Des fonds alloués mais pas encore distribués
Grâce à des partenariats public-privé, de grandes entreprises de l'industrie des semi-conducteurs et d'autres sociétés dont IBM, Micron, Applied Materials et Tokyo Electron ont contribué à la mise en place des installations du NanoTech Complex. Adopté par le Congrès en août 2022, le Chips and Science Act a permis d’allouer 52,7 Md$ au département du Commerce américain pour le programme Chips for America afin d'améliorer la recherche, le développement et la fabrication de semi-conducteurs aux États-Unis. Environ 11 Md$ de ce financement ont été consacrés à la création de plusieurs centres de recherche, dont le NSTC et le complexe NanoTech d’Albany. Sous l'impulsion du Chips Act, des fabricants de puces comme Intel, Samsung, Micron, TSMC et Texas Instruments sont déjà en train de construire ou de planifier un certain nombre de nouvelles usines de fabrication de puces aux États-Unis. Qualcomm, en partenariat avec GlobalFoundries, a également annoncé qu'il investirait 4,2 Md$ pour doubler la production de puces dans son usine de Malte, dans l’État de New York.

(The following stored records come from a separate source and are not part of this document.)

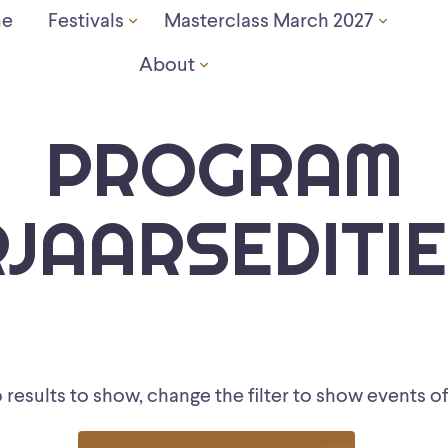
e
Festivals
Masterclass March 2027
About
PROGRAM
JAARSEDITIE
results to show, change the filter to show events of 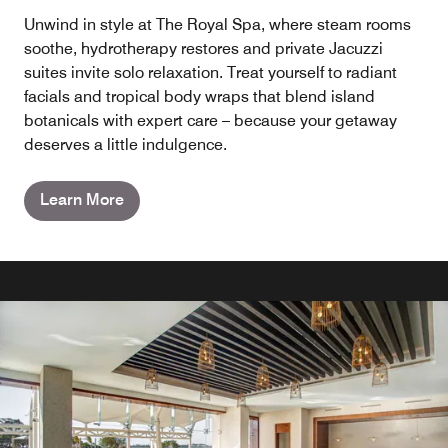
Unwind in style at The Royal Spa, where steam rooms
soothe, hydrotherapy restores and private Jacuzzi
suites invite solo relaxation. Treat yourself to radiant
facials and tropical body wraps that blend island
botanicals with expert care – because your getaway
deserves a little indulgence.
Learn More
RESTAURANTS AND BARS
RESTAURANTS AND BARS
RESTAURANTS AND BARS
RESTAURANTS AND BARS
DIAMOND CLUB™ LOUNGE
GRAZIE ITALIAN TRATTORIA
CAFFE LOUNGE SPECIALTY
DIPS SWIM-UP BAR
COFFEE & ICE CREAM PARLOUR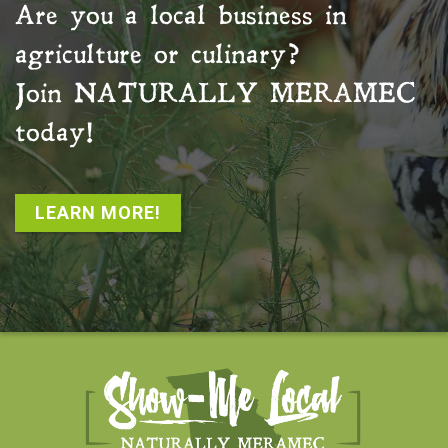
Are you a local business in
agriculture or culinary?
Join
NATURALLY MERAMEC
today!
LEARN MORE!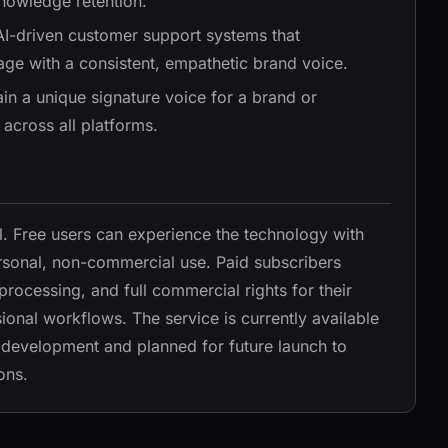
owledge retention.
AI-driven customer support systems that
ge with a consistent, empathetic brand voice.
in a unique signature voice for a brand or
 across all platforms.
. Free users can experience the technology with
rsonal, non-commercial use. Paid subscribers
 processing, and full commercial rights for their
ional workflows. The service is currently available
r development and planned for future launch to
ons.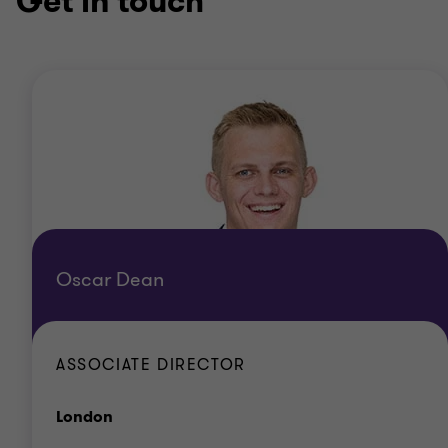
Get in touch
Oscar Dean
ASSOCIATE DIRECTOR
Office
London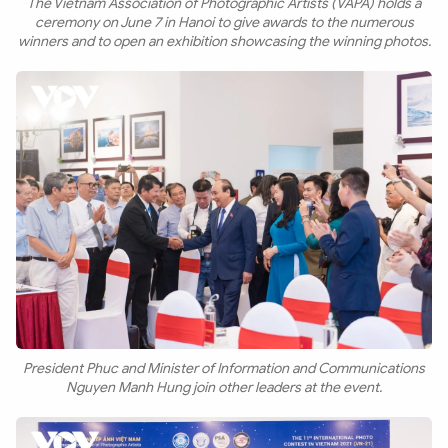
The Vietnam Association of Photographic Artists (VAPA) holds a
ceremony on June 7 in Hanoi to give awards to the numerous
winners and to open an exhibition showcasing the winning photos.
President Phuc and Minister of Information and Communications
Nguyen Manh Hung join other leaders at the event.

Cependant, à ce jour, bien qu’alloués, les fonds du Chips Act n’ont pas encore été distribués ce qui a dernièrement fait sortir de ses gonds le CEO d'Intel Pat Gelsinger qui s'est déclaré à ce sujet "frustré" de la promesse non honorée de l'administration Biden d'octroyer au fondeur 8,5 Md$ de fonds. La construction d'usines de fabrication a également connu des revers, à cause du déficit en main-d’œuvre nécessaire à la construction et à l'entretien des usines. NY Creates exploite un complexe de 14 000 m2 environ de salles blanches et 4 700 m² supplémentaires en cours de construction, où travaillent 2 750 scientifiques, ingénieurs et autres personnels. Le centre de R&D a noué des partenariats avec plus de 200 entreprises, universités et centres de développement internationaux partout dans le monde. Selon la secrétaire d'État au commerce, Gina Raimondo, la loi CHIPS établit les bases « d’un écosystème résilient qui alimentera tout, des smartphones à l'IA avancée, sauvegardant la sécurité nationale des États-Unis et maintenant la compétitivité de l'Amérique pour les décennies à venir ». La pandémie de Covid-19 a mis en évidence des lacunes critiques dans la chaîne d'approvisionnement en semi-conducteurs, interrompant les importations aux États-Unis et dans d'autres pays, ce qui a affecté la production de tous les matériels nécessitant de l'électronique, depuis les smartphones jusqu’aux voitures.